*** INFORMATION SUPPLIED ***
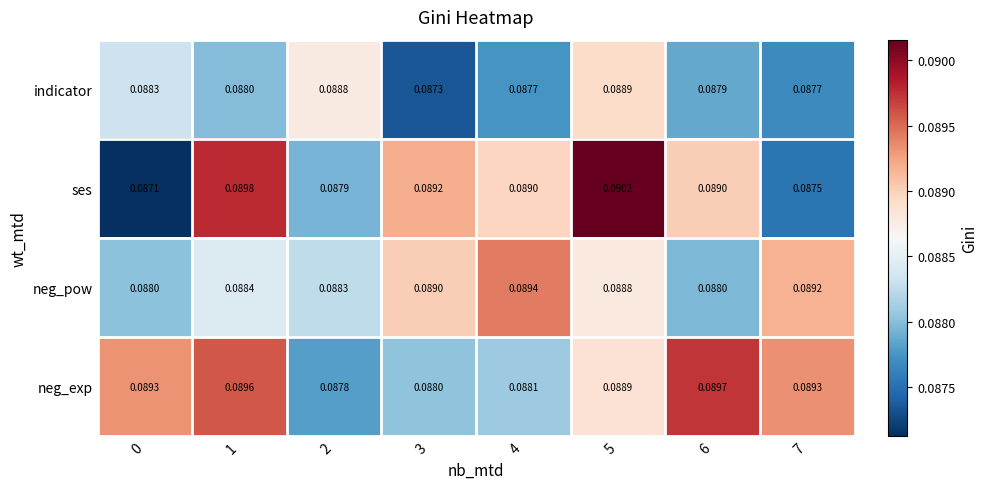

How many distinct data groups are displayed?

4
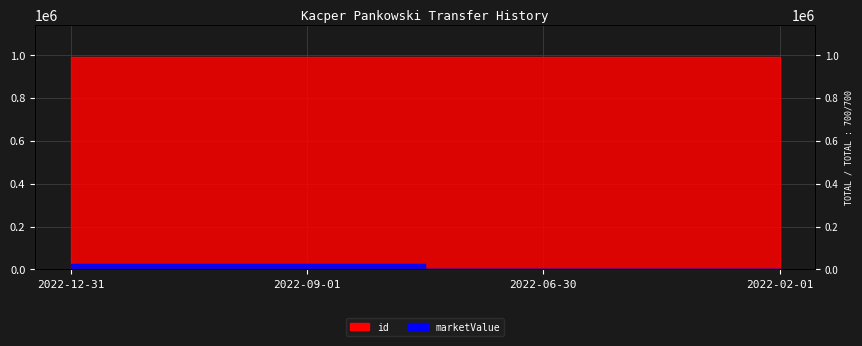

Count the number of categories in the chart.

4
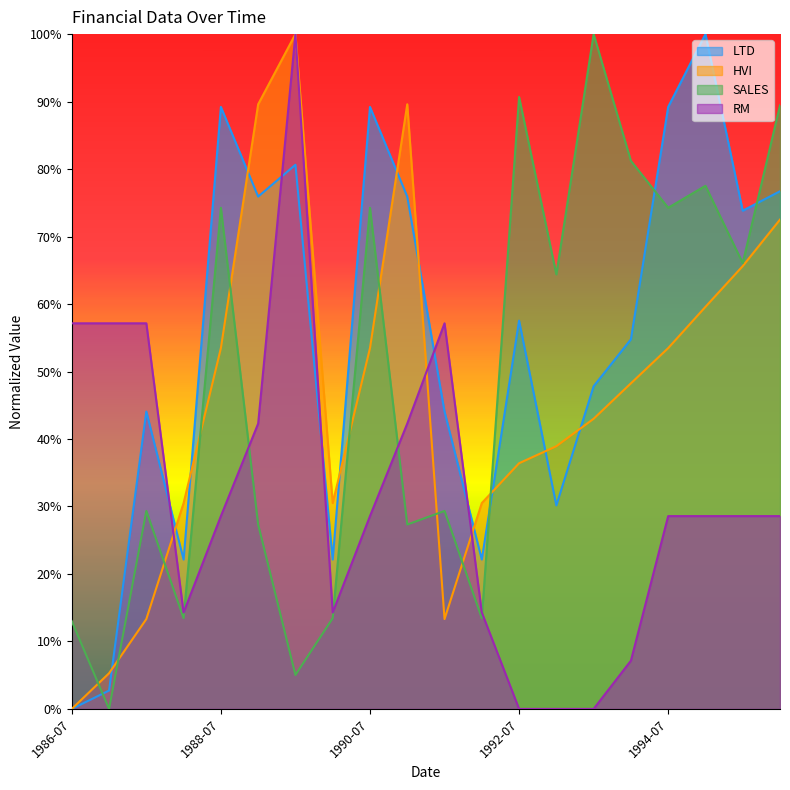

Reading left to right, extract all data points from this chart.

LTD: 1986-07=0.0	1987-01=0.0	1987-07=0.4	1988-01=0.2	1988-07=0.9	1989-01=0.8	1989-07=0.8	1990-01=0.2	1990-07=0.9	1991-01=0.8	1991-07=0.4	1992-01=0.2	1992-07=0.6	1993-01=0.3	1993-07=0.5	1994-01=0.5	1994-07=0.9	1995-01=1.0	1995-07=0.7	1996-01=0.8
HVI: 1986-07=0.0	1987-01=0.1	1987-07=0.1	1988-01=0.3	1988-07=0.5	1989-01=0.9	1989-07=1.0	1990-01=0.3	1990-07=0.5	1991-01=0.9	1991-07=0.1	1992-01=0.3	1992-07=0.4	1993-01=0.4	1993-07=0.4	1994-01=0.5	1994-07=0.5	1995-01=0.6	1995-07=0.7	1996-01=0.7
SALES: 1986-07=0.1	1987-01=0.0	1987-07=0.3	1988-01=0.1	1988-07=0.7	1989-01=0.3	1989-07=0.1	1990-01=0.1	1990-07=0.7	1991-01=0.3	1991-07=0.3	1992-01=0.1	1992-07=0.9	1993-01=0.6	1993-07=1.0	1994-01=0.8	1994-07=0.7	1995-01=0.8	1995-07=0.7	1996-01=0.9
RM: 1986-07=0.6	1987-01=0.6	1987-07=0.6	1988-01=0.1	1988-07=0.3	1989-01=0.4	1989-07=1.0	1990-01=0.1	1990-07=0.3	1991-01=0.4	1991-07=0.6	1992-01=0.1	1992-07=0.0	1993-01=0.0	1993-07=0.0	1994-01=0.1	1994-07=0.3	1995-01=0.3	1995-07=0.3	1996-01=0.3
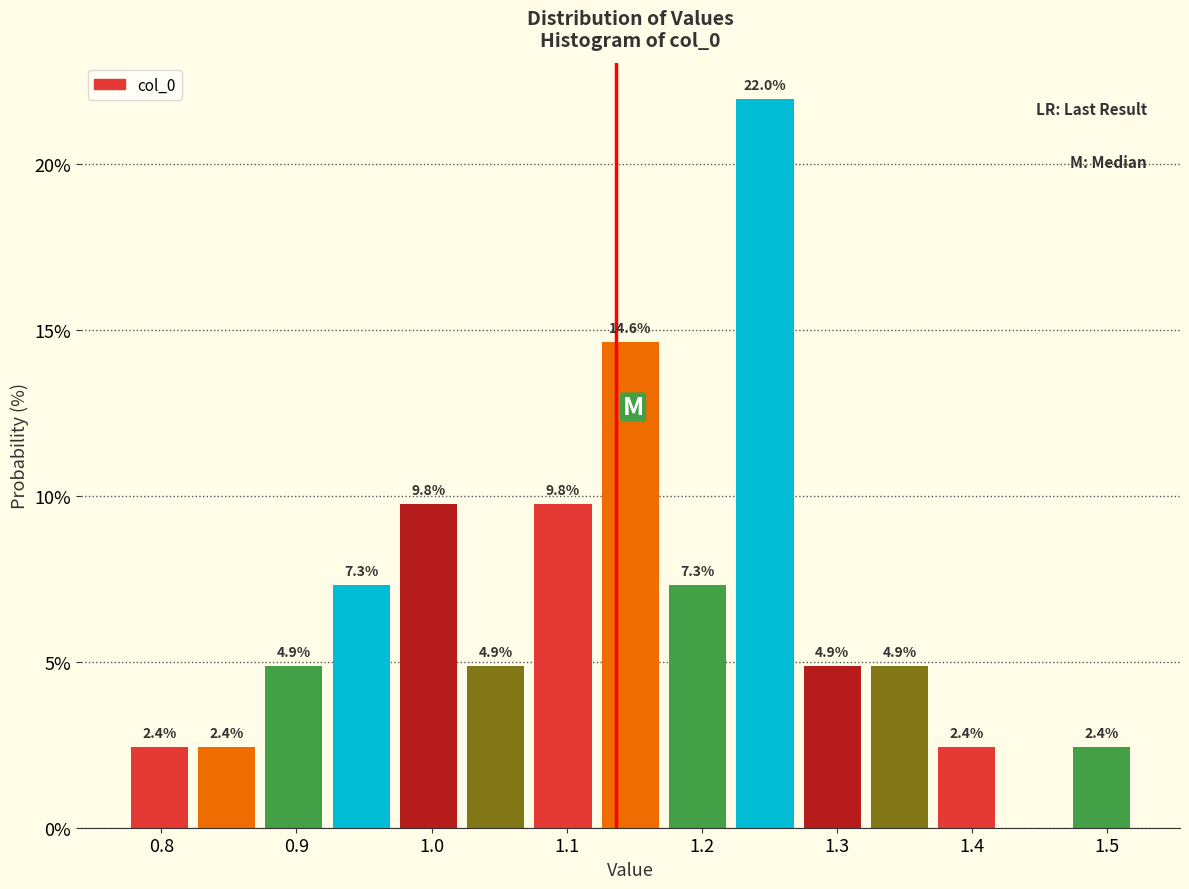

Which range on the x-axis has the tallest bar?

1.22 to 1.27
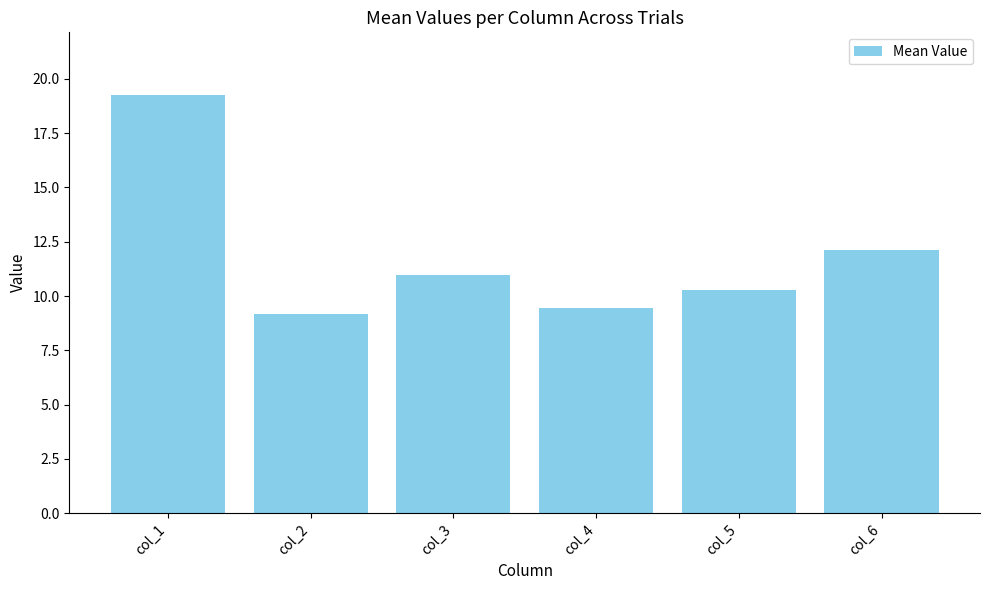

How many categories are shown in the chart?

6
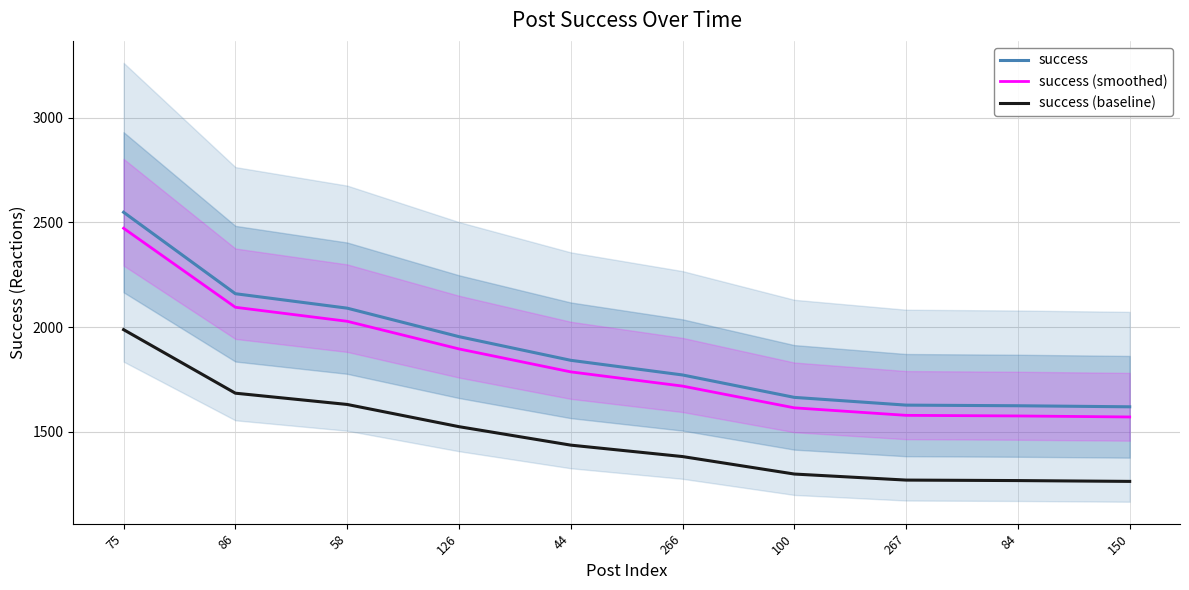

True or false: success (baseline) has a value of 2183.0 at 100.

False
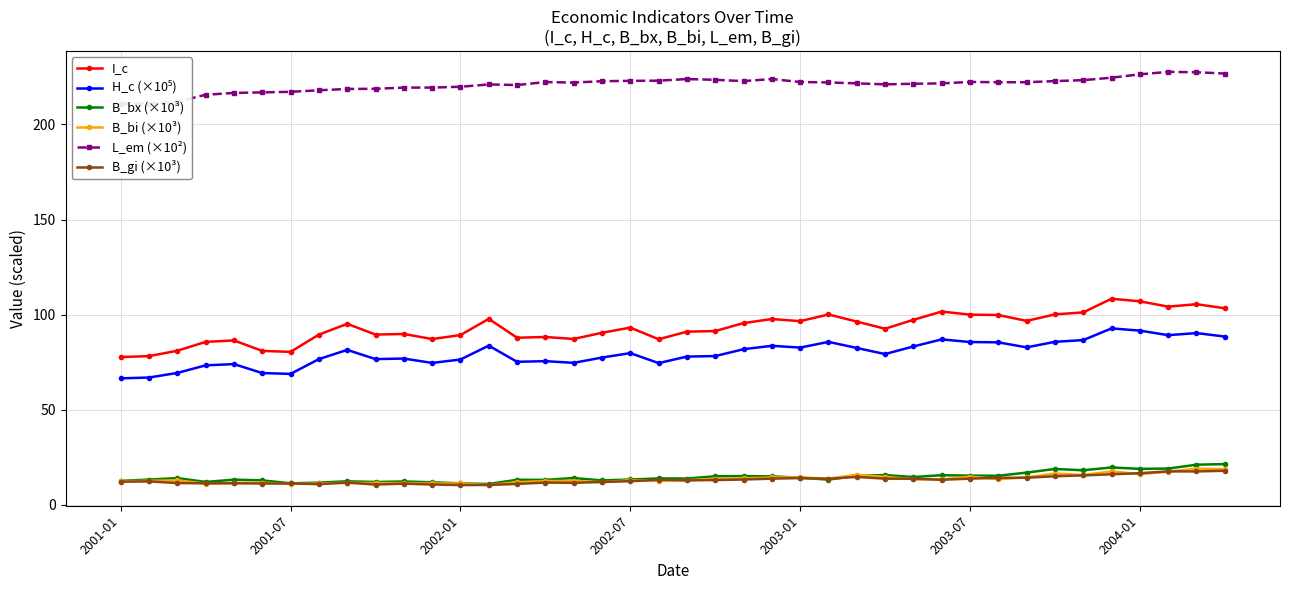

What is the maximum value for I_c?

108.4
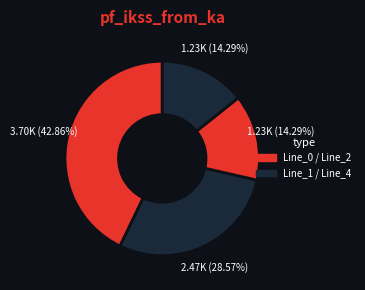

How many slices are in this pie chart?

4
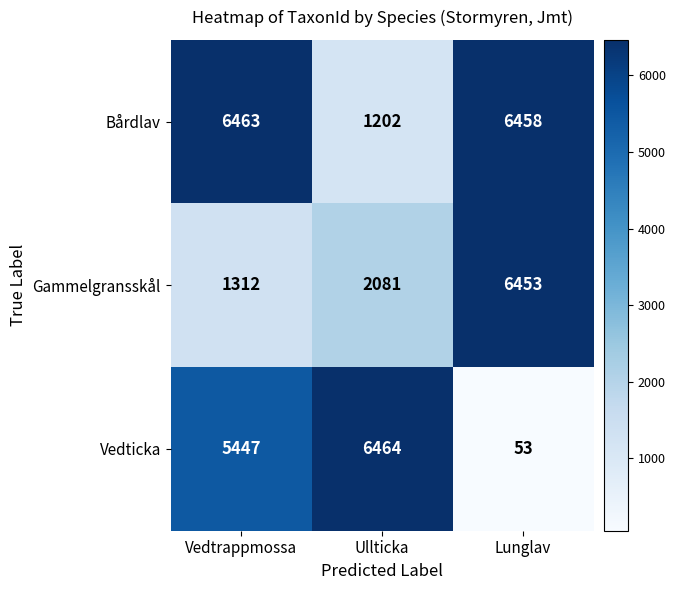

Rank the series at Ullticka from highest to lowest value.

Vedticka, Gammelgransskål, Bårdlav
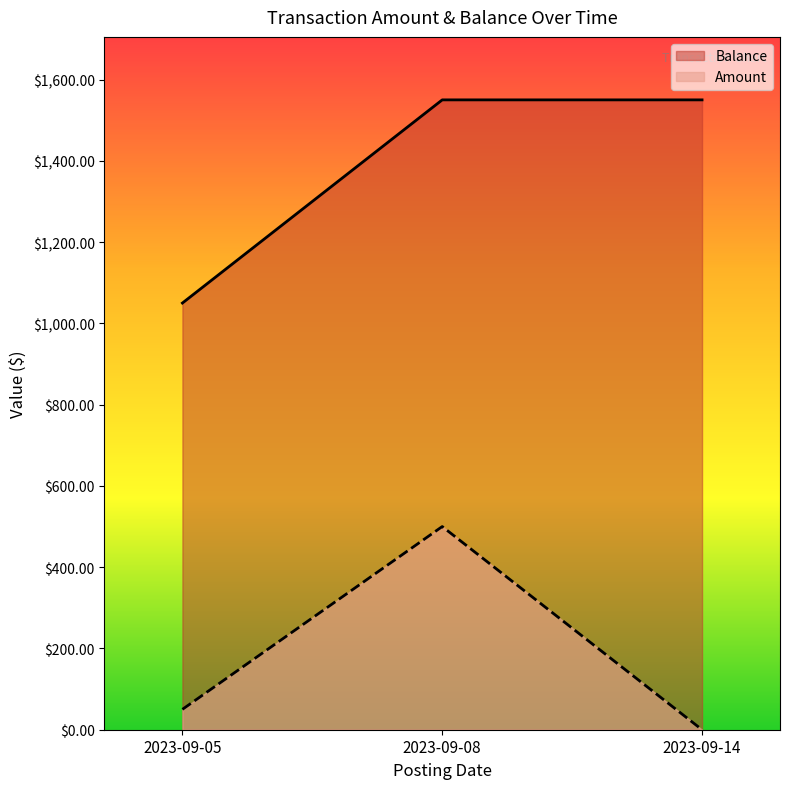

At which label is Amount closest to 250?

2023-09-05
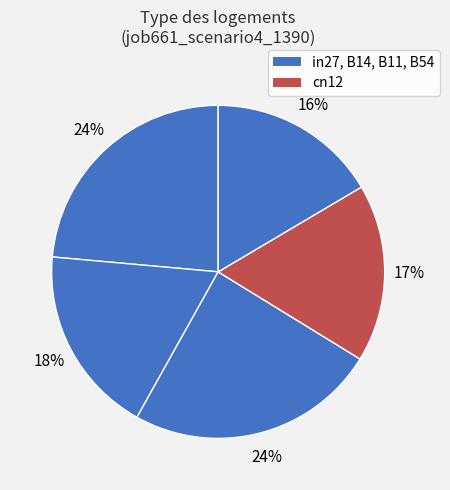

How many segments does this pie chart have?

5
*** End of INFORMATION SUPPLIED ***
- _INSTRUCTION_
Copy out every line of the data above that contains the word "value".

- _YOUR RESPONSE_
True or false: success (baseline) has a value of 2183.0 at 100.
What is the maximum value for I_c?
Rank the series at Ullticka from highest to lowest value.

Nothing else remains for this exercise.